April 16, 1902, was an eventful night for the newly incorporated city of Eveleth. It is supposed that a prisoner, M. J. Balm, set fire to his cell causing the jail to burn to the ground, costing him his life. A few hours later, unknown robbers tried to blow up the safe at the Duluth, Missabe, & Northern railroad station, but they used too much nitroglycerin—the sizeable blast rocked the community at 4 o’clock in the morning. For the second time in two years, nearly all windows in the city were blown out (the powder magazine at the Spruce Mine exploded on October 8, 1900).

The front page of the April 18, 1902, Virginia Enterprise reported it like this:
Burned in the Jail.
M. J. Balm, of Duluth, the Victim of Fire in the Eveleth Lock-Up.
MISSABE DEPOT BLOWN UP.
The new city of Eveleth comes to the fore this week as a news fur­nisher, the place being torn by two startling events Monday night, the city jail being destroyed by fire early in the evening, and the D. M. & N. depot was wrecked and blown to atoms by an overcharge of nitro­glycerine [sic.] in an attempt to rob the safe.

The fire which burned the jail is of mysterious origin. The building was a two story frame structure and but one prisoner was confined in it at the time, and it is supposed that he set fire to his cell. Despite the efforts of the fire department the building burned so quickly that it was impossible to reach the prisoner, and his charred remains were picked from the debris later. His features were burned to a crisp and it was with difficulty his identity discovered. The officer who placed him under arrest said that he was a Finlander from the Fayal, and it was finally found that he was M. J. Balm, a miner. He was a married man, his wife and family residing in Duluth.

The destruction of the Missabe depot was doubtless the work of burglars. Pieces of the top of the safe found some distance from the wrecked depot show that two holes had been bored in the top, and it is supposed put such an overcharge of nitro in that the building was practically reduced to splinters. The depot is in the vale near the Spruce office, and the explosion was terrific, windows being broken by the concussion for blocks away. Fire started in the wreckage, but the department was quickly on the scene and the flames extinguished.

It is said there was considerable money in the safe at the time, and a considerable amount of coin and paper was picked up on property adjoining the wreck the following day. No clue to the probable perpetrators has been found.
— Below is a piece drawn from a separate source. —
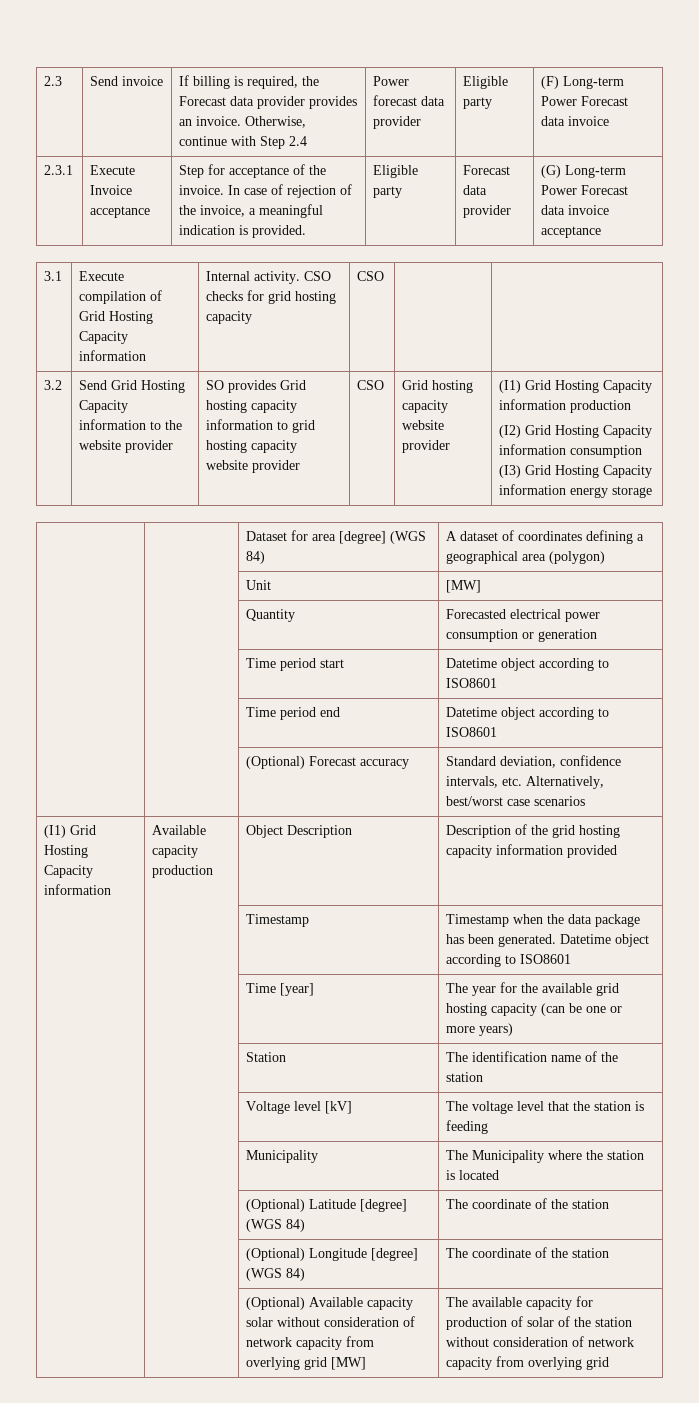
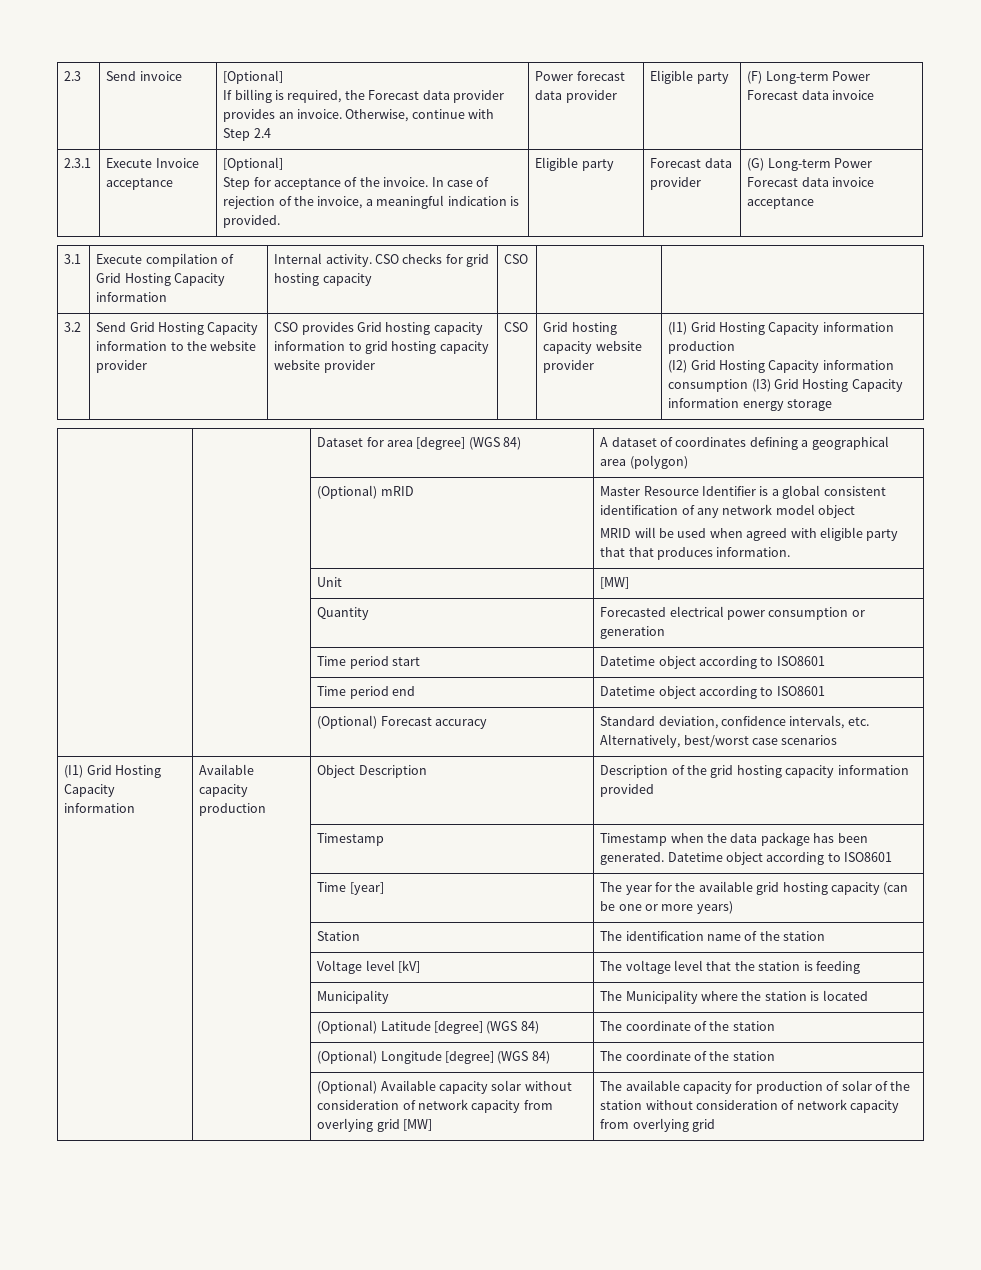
(164, 81) none -> [223,70,284,84] [Optional] //
(151, 212) none -> [223,157,284,171] [Optional] //
[206,380,225,390] SO -> [274,322,299,332] CSO
(606, 557) none -> [317,485,414,499] [600,485,886,499] [600,504,856,518] [600,527,899,541] [600,547,791,560] // | | (Optional) mRID | Master Resource Identifier is a global consistent identification of any network model object // MRID will be used when agreed with eligible party that that produces information.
Following the explosion, the Duluth, Missabe, & Northern depot was rebuilt on the same site: the northwest corner of Monroe Street and Carrie Avenue. D. M. & N. tracks once ended at what is now the southern part of Monroe Park. The larger rail yard of the Duluth & Iron Range Railroad and its depot were south of Fayal Road between Lincoln and Grant Avenues. In 1923, a new union depot opened that served both railroads, which merged to form the Duluth, Missabe, & Iron Range Railroad in 1938.